Any references you can point us to would be helpful as the patient states he has two sources that are telling him 60 days - one at the national office and one at the local office. HELP!

Julie V.
TJRC
 
There are modifiers for unrelated procedure in the Post-op period.

[FONT=&quot]79 - [/FONT][FONT=&quot]Unrelated Procedure or Service by the Same Physician or Other Qualified Health Care Professional During the Postoperative Period: [/FONT]
 
It sounds to me like there is a misunderstanding here - the 90 day global period only defines the services that are included in a surgical package payment for the procedure - it has nothing to do with what procedures may or may not be covered. Global packages are a payment methodology, not a benefit restriction or a mandate on how to provide care, and I seriously doubt that Medicare would tell a patient that they could not have a necessary procedure done because they are in a global period.

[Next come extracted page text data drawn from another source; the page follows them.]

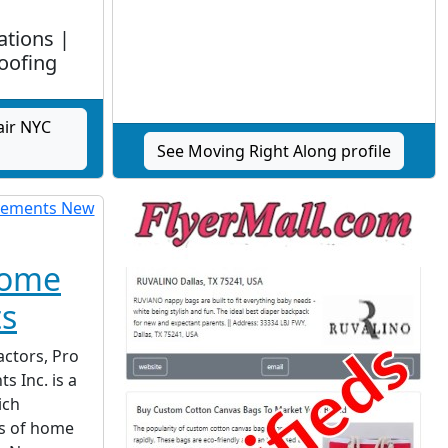
ations |
oofing
air NYC
See Moving Right Along profile
Home
s
actors, Pro
 Inc. is a
ich
s of home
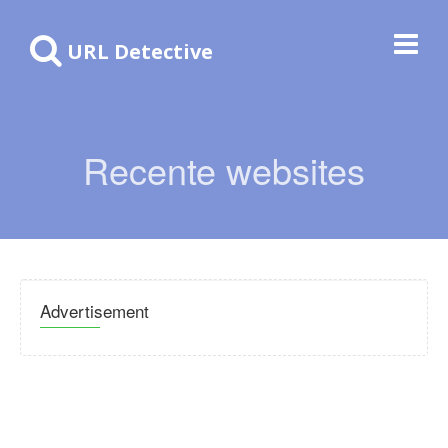
URL Detective
Recente websites
Advertisement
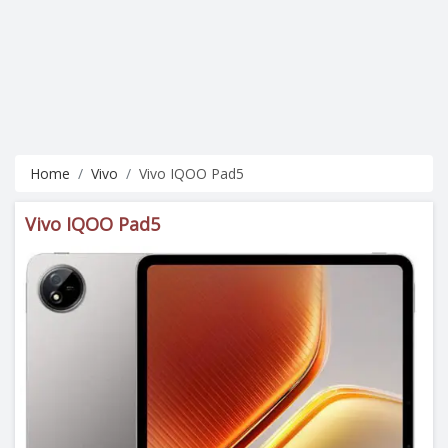
Home
Vivo
Vivo IQOO Pad5
Vivo IQOO Pad5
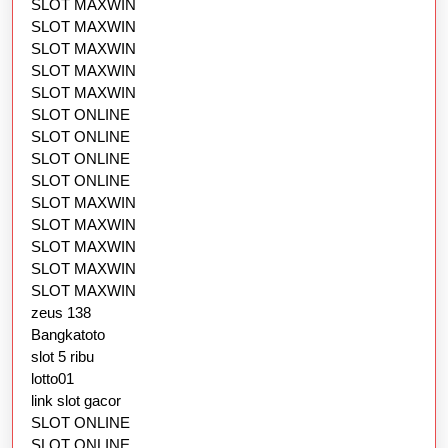
SLOT MAXWIN
SLOT MAXWIN
SLOT MAXWIN
SLOT MAXWIN
SLOT MAXWIN
SLOT ONLINE
SLOT ONLINE
SLOT ONLINE
SLOT ONLINE
SLOT MAXWIN
SLOT MAXWIN
SLOT MAXWIN
SLOT MAXWIN
SLOT MAXWIN
zeus 138
Bangkatoto
slot 5 ribu
lotto01
link slot gacor
SLOT ONLINE
SLOT ONLINE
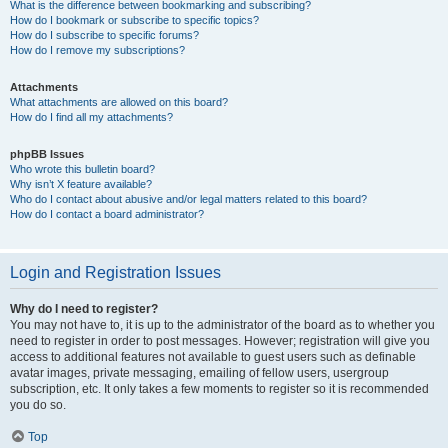
What is the difference between bookmarking and subscribing?
How do I bookmark or subscribe to specific topics?
How do I subscribe to specific forums?
How do I remove my subscriptions?
Attachments
What attachments are allowed on this board?
How do I find all my attachments?
phpBB Issues
Who wrote this bulletin board?
Why isn’t X feature available?
Who do I contact about abusive and/or legal matters related to this board?
How do I contact a board administrator?
Login and Registration Issues
Why do I need to register?
You may not have to, it is up to the administrator of the board as to whether you
need to register in order to post messages. However; registration will give you
access to additional features not available to guest users such as definable
avatar images, private messaging, emailing of fellow users, usergroup
subscription, etc. It only takes a few moments to register so it is recommended
you do so.
Top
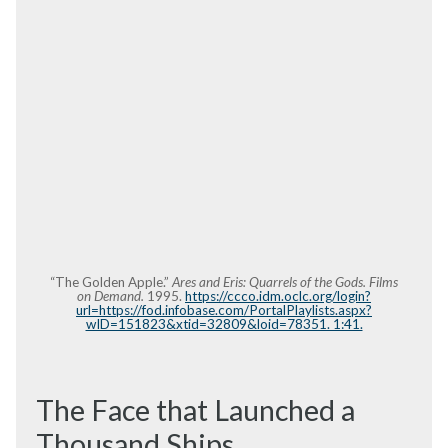
“The Golden Apple.”
Ares and Eris: Quarrels of the Gods. Films
on Demand.
1995.
https://ccco.idm.oclc.org/login?
url=https://fod.infobase.com/PortalPlaylists.aspx?
wID=151823&xtid=32809&loid=78351. 1:41.
The Face that Launched a
Thousand Ships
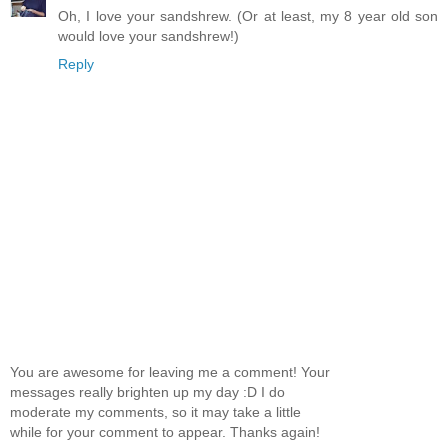
Oh, I love your sandshrew. (Or at least, my 8 year old son
would love your sandshrew!)
Reply
You are awesome for leaving me a comment! Your
messages really brighten up my day :D I do
moderate my comments, so it may take a little
while for your comment to appear. Thanks again!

And in any case, if the procedure is on an unrelated body part, it is not part of the global package and the biller is giving wrong information by saying that you probably wouldn't be paid because of this - as the previous post states, a modifier 79 would resolve that issue.

The mention of a 60 day period makes me think that this is one of two things - when a patient is admitted to a hospital, they begin a 60-day benefit period under Part A and any readmission would be included in that same benefit period and there would not be a new deductible; after 60 days, the benefit resets again - they could be referring to this. The other possibility is that if the facility and/or your physician are participating in the new bundled payment or comprehensive care payment models (BPCI or CJR), they could be telling the patient that they are still in a 60-day period for that program. I'm not very familiar with how those models work, but there may be regulations about getting a second joint replacement during that same period.

Either way, I think both the patient and the biller may be misunderstanding what Medicare is telling them, and I'd recommend arranging a 3-way call with Medicare, the patient and someone from your office to get clarification on exactly what information is being communicated to this patient.